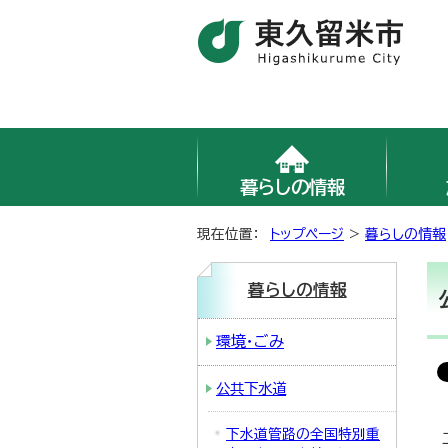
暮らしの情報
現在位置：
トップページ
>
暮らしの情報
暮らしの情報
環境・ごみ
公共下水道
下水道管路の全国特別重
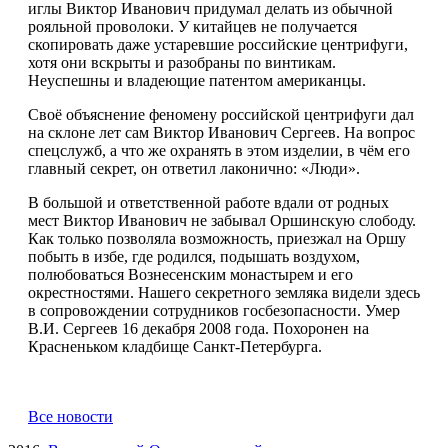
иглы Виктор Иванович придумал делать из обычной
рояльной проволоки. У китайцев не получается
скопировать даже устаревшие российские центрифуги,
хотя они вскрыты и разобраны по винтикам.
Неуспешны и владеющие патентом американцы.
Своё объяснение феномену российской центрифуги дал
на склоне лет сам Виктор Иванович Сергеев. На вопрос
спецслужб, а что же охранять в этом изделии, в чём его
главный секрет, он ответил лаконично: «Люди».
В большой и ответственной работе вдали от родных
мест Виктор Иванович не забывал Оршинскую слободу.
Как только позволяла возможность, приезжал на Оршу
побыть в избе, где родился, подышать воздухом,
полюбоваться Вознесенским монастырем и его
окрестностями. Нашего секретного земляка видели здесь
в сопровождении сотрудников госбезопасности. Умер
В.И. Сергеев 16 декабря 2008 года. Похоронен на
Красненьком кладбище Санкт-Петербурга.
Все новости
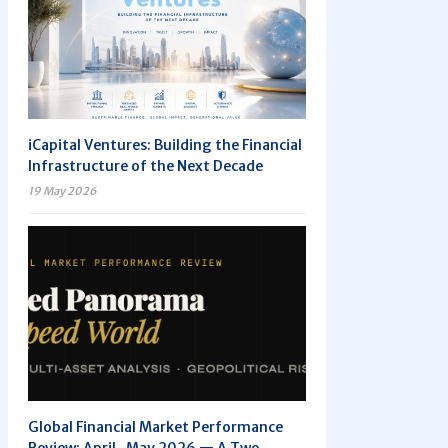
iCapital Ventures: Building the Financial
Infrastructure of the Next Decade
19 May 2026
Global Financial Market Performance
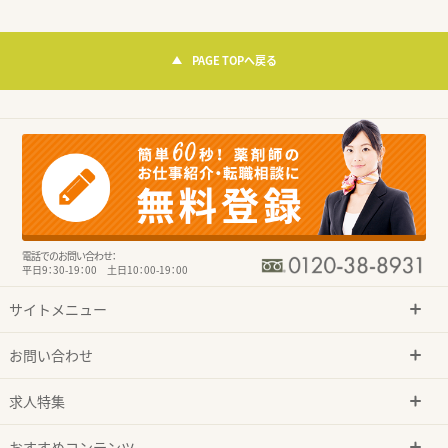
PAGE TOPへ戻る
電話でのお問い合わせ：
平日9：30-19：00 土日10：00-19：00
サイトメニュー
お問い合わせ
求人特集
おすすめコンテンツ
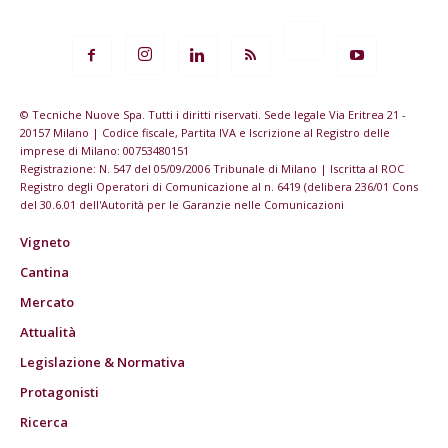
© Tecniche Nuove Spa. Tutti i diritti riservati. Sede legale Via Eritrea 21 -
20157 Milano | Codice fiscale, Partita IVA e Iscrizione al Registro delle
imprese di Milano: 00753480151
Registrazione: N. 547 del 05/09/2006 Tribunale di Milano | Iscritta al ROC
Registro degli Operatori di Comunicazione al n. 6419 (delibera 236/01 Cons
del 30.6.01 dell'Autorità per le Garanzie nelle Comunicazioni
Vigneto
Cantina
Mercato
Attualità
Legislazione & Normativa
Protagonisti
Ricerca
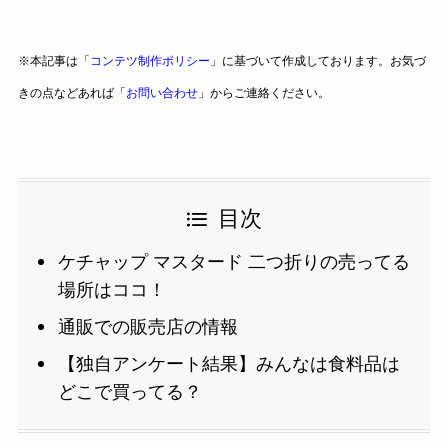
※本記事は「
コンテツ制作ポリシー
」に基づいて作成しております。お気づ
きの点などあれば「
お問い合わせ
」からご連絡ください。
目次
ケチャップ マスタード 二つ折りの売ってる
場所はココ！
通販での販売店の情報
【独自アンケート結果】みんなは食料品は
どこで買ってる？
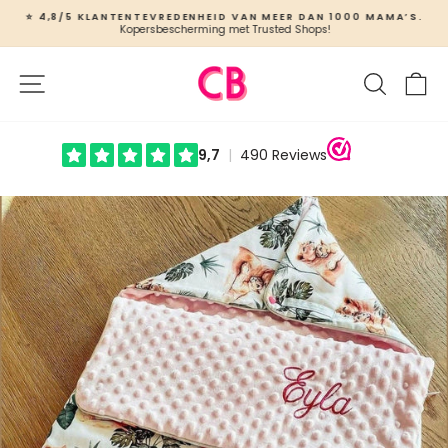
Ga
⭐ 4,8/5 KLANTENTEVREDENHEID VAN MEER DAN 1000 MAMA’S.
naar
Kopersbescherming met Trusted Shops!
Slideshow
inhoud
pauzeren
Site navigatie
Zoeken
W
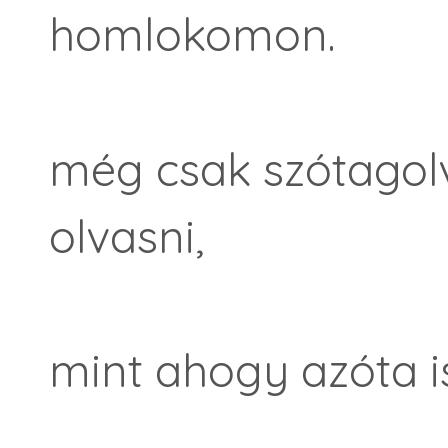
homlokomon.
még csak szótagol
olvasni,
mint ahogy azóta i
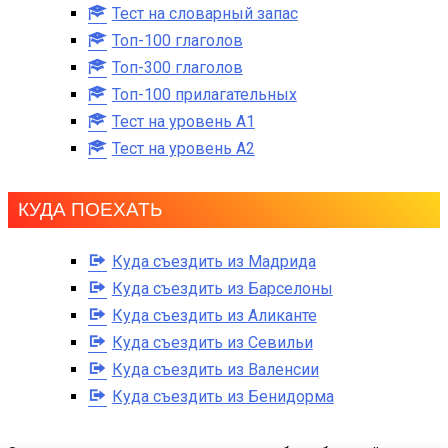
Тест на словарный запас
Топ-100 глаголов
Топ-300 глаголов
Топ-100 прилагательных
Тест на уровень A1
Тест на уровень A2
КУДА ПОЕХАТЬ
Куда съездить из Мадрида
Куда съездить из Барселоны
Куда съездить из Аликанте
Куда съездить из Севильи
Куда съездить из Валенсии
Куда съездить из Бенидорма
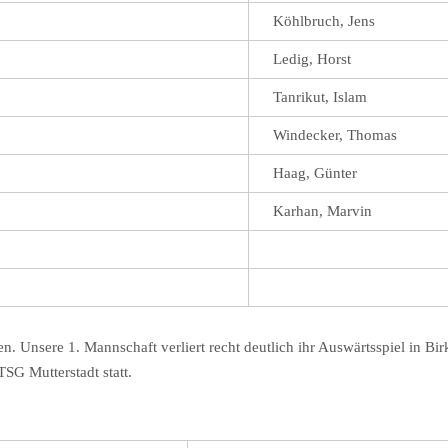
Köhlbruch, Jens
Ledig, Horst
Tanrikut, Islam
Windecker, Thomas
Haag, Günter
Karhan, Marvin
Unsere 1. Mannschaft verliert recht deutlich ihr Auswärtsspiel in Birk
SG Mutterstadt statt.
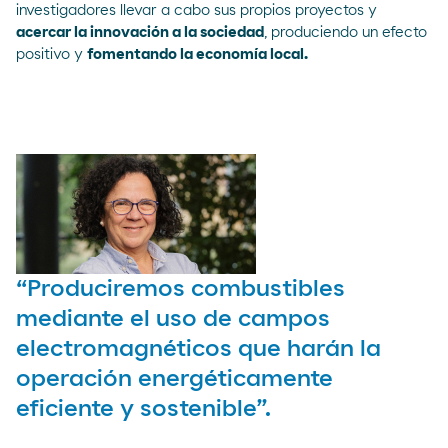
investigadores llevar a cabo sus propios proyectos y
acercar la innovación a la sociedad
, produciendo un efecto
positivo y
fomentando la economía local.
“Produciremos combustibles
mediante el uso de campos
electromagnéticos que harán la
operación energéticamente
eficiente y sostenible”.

**TASK**
Once the line containing "мест Виктор Иванович" has been located, transcribe exactly and only every line from the first line of the entries through it, excluding pictures.

**OUTPUT**
暮らしの情報
現在位置：
トップページ
>
暮らしの情報
暮らしの情報
環境・ごみ
公共下水道
下水道管路の全国特別重
иглы Виктор Иванович придумал делать из обычной
рояльной проволоки. У китайцев не получается
скопировать даже устаревшие российские центрифуги,
хотя они вскрыты и разобраны по винтикам.
Неуспешны и владеющие патентом американцы.
Своё объяснение феномену российской центрифуги дал
на склоне лет сам Виктор Иванович Сергеев. На вопрос
спецслужб, а что же охранять в этом изделии, в чём его
главный секрет, он ответил лаконично: «Люди».
В большой и ответственной работе вдали от родных
мест Виктор Иванович не забывал Оршинскую слободу.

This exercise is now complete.